Yes, managers need to understand the A-Z of strategy: its design, execution, and monitoring.
This blog discusses the last piece of the strategy-management jigsaw – monitoring. Apparently, ‘what gets measured gets managed’; so if strategy is meant to help businesses attain signature value-addition, then businesses have to ensure it’s monitored. When strategy is monitored, managers get serious about its management. And should strategy not be watched, and we know many of you corporates relate to this assertion, it will be left to fossilise on computer hard disks. The result of the latter is the loss of signature value-addition
Strategy is monitored to ensure that businesses’ remain on course to realising intended objectives, but also, to change course should it be necessary. Strategy is not cast in stone. It can be tweaked, significantly changed, or abandoned if it’s no longer serving its original purpose. In the absence of effective strategy monitoring, companies may miss telltale signs of strategy dysfunction
If the monitoring piece is fundamental to holistic strategic management, in the same vein, allotting responsibility for strategy monitoring is of equal significance. Companies need to ask and answer the question: ‘who is responsible for monitoring strategy implementation?’. Companies are advised to develop a strategy monitoring system, plus assign Directly Responsible Individuals (DRI’s) in charge of monitoring.

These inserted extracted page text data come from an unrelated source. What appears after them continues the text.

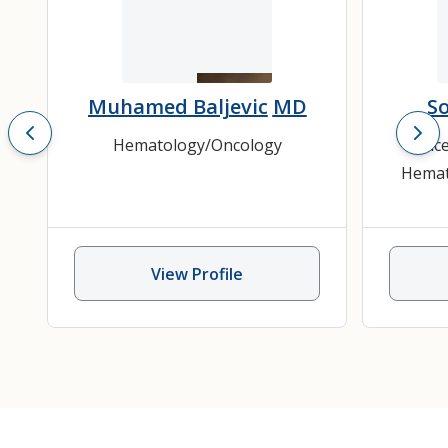
Muhamed Baljevic
MD
S
Hematology/Oncology
Cance
Hemat
View Profile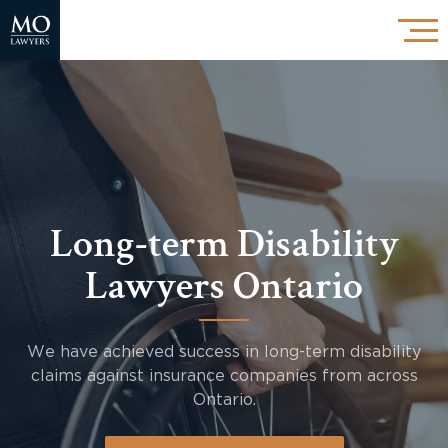
Long-term Disability
Lawyers Ontario
We have achieved success in long-term disability
claims against insurance companies from across
Ontario.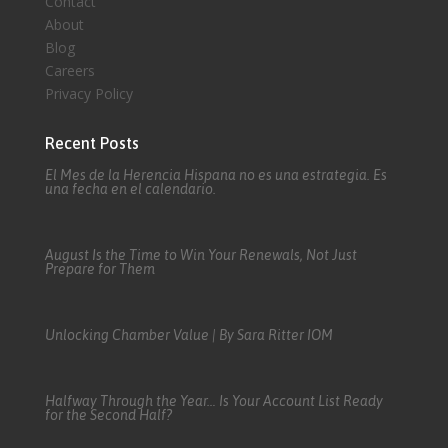
Contact
About
Blog
Careers
Privacy Policy
Recent Posts
El Mes de la Herencia Hispana no es una estrategia. Es
una fecha en el calendario.
August Is the Time to Win Your Renewals, Not Just
Prepare for Them
Unlocking Chamber Value | By Sara Ritter IOM
Halfway Through the Year… Is Your Account List Ready
for the Second Half?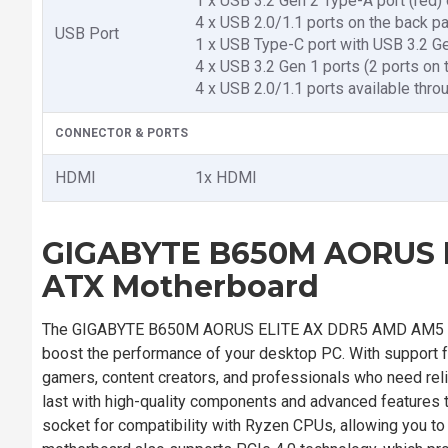
1 x USB 3.2 Gen 2 Type-A port (red)
4 x USB 2.0/1.1 ports on the back pa
USB Port
1 x USB Type-C port with USB 3.2 Ge
4 x USB 3.2 Gen 1 ports (2 ports on 
4 x USB 2.0/1.1 ports available thro
CONNECTOR & PORTS
HDMI
1x HDMI
GIGABYTE B650M AORUS E
ATX Motherboard
The GIGABYTE B650M AORUS ELITE AX DDR5 AMD AM5 Mic
boost the performance of your desktop PC. With support f
gamers, content creators, and professionals who need rel
last with high-quality components and advanced features 
socket for compatibility with Ryzen CPUs, allowing you t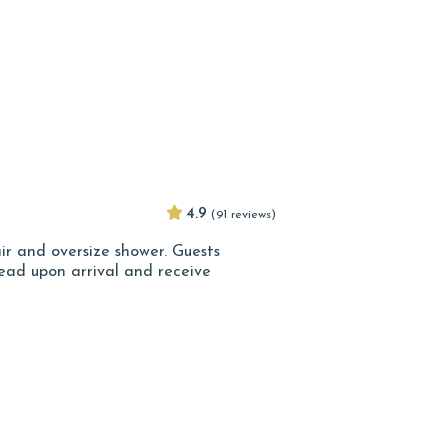
4.9
(91 reviews)
ir and oversize shower. Guests
ad upon arrival and receive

Strategy monitoring tools can be a simple excel sheet; a dashboard with a traffic light signal system – Green is done, Yellow is Work in Progress, and Red is delayed or not done; or more sophisticated academic tools like Kaplan & Norton’s balanced score card, etc.
Whatever tool companies decide to use, it ought to be noted that strategy monitoring systems are built on two main drivers:
1. What needs to be delivered – the action
2. The Key Performance Indicators (KPI’s) – the evidence
Companies need to define precisely what needs to be delivered as well as the proof of delivery (different from KPI’s). Also, companies need to monitor priorities as well as strategy-outcomes against the agreed KPI’s. In effect, companies have to ask the question: ‘Are KPI’s translating into expected effects?’. The effects may be the bottom line target or wealth creation targets for the for-profit firms or impact on people well-being for the not-for-profit peers.

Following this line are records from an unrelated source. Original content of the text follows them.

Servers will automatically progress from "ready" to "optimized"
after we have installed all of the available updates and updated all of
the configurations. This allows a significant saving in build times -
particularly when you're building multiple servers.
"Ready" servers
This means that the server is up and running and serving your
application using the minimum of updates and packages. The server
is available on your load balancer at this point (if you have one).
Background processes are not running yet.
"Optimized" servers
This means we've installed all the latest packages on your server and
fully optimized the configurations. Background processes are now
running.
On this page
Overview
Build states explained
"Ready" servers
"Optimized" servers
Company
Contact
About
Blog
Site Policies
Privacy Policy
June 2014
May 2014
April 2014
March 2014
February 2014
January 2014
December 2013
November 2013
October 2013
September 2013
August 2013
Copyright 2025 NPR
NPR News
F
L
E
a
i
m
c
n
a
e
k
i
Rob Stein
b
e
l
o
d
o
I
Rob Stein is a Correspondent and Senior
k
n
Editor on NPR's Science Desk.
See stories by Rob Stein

Clearly, ‘delivery/action’ and the ‘measurement-of-success’ are critical variables in any strategy monitoring system
Key questions to ask when monitoring strategy:
According to managementhelp, the questions below can help companies to monitor and evaluate the status of implementation of the strategic plan:
1. Are goals and objectives being achieved or not? If they are, then acknowledge, reward and communicate the progress. If not, then consider the following questions.
2. Will the goals be achieved according to the timelines specified in the plan? If not, then why?
3. Should the deadlines for completion be changed (be careful about making these changes — know why efforts are behind schedule before times are changed)?
4. Do personnel have adequate resources (money, equipment, facilities, training, etc.) to achieve the goals?
5. Are the goals and objectives still realistic?
6. Should priorities be changed to put more focus on achieving the goals?
7. Should the goals be changed (be careful about making these changes — know why efforts are not achieving the goals before changing the goals)?
8. What can be learned from our monitoring and evaluation to improve future planning activities and also to improve future monitoring and evaluation efforts?
When companies realise that strategy implementation is not going to plan, there should be no cause for alarm. Companies should pause and reflect, understand the cause and effect dynamics, and either tweak, significantly change, or abandon strategy altogether. It’s okay to modify or give up a strategy than continuing to implement a botched strategy only to fail at the end.
Companies rarely remember to celebrate success when the implementation is going to plan. Please, learn to appreciate teams and individuals that contribute more than the others to signature value-addition.
The above is integral to the Effectiveness lab’s bionic-entity theory – corporate success accrues from the simultaneous application of multiple Organisational Vitals (OV’s) to management situations. In this case: smart Leadership, Strategy, and People.